» WORK INSTRUCTION
Working from the data below, write out exactly the lines from its first through the line that contains "Pazaruvaj - Надежден помощник за покупки", both ends included and pictures omitted.

Stored entries:
--- --- ---

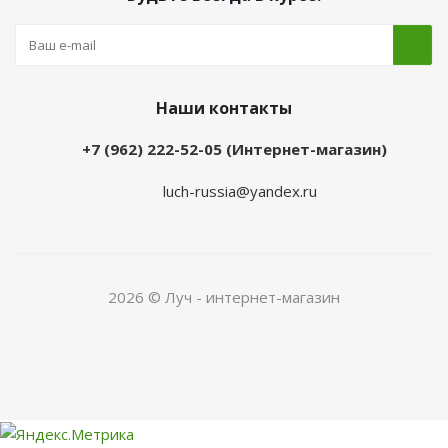
Наши контакты
+7 (962) 222-52-05 (Интернет-магазин)
luch-russia@yandex.ru
2026 © Луч - интернет-магазин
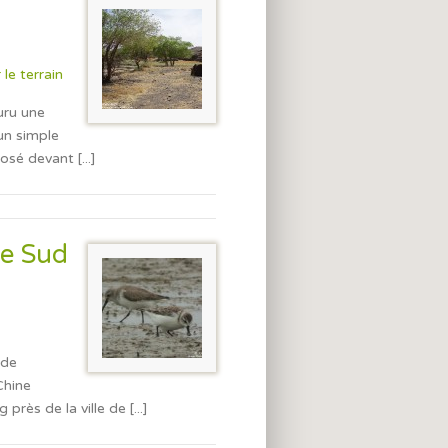
 le terrain
uru une
 un simple
osé devant [...]
le Sud
 de
Chine
ès de la ville de [...]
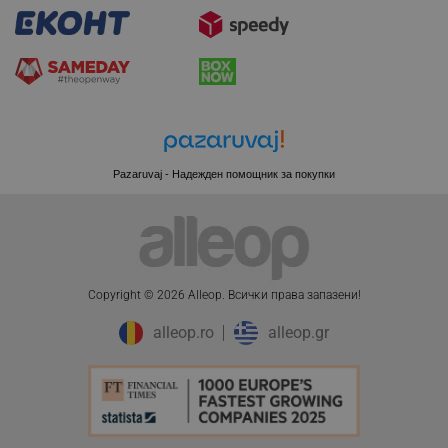
Pazaruvaj - Надежден помощник за покупки
Copyright © 2026 Alleop. Bcичĸи пpaвa зaпaзeни!
CookieScriptConsent
CookieScript
alleop.ro
alleop.gr
.alleop.bg
22.44 € / 43.89 лв.
Добави в количка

--- --- ---

» RESPONSE TO THE EXERCISE
Наши контакты
+7 (962) 222-52-05 (Интернет-магазин)
luch-russia@yandex.ru
2026 © Луч - интернет-магазин
 le terrain
uru une
 un simple
osé devant [...]
le Sud
 de
Chine
ès de la ville de [...]
Pazaruvaj - Надежден помощник за покупки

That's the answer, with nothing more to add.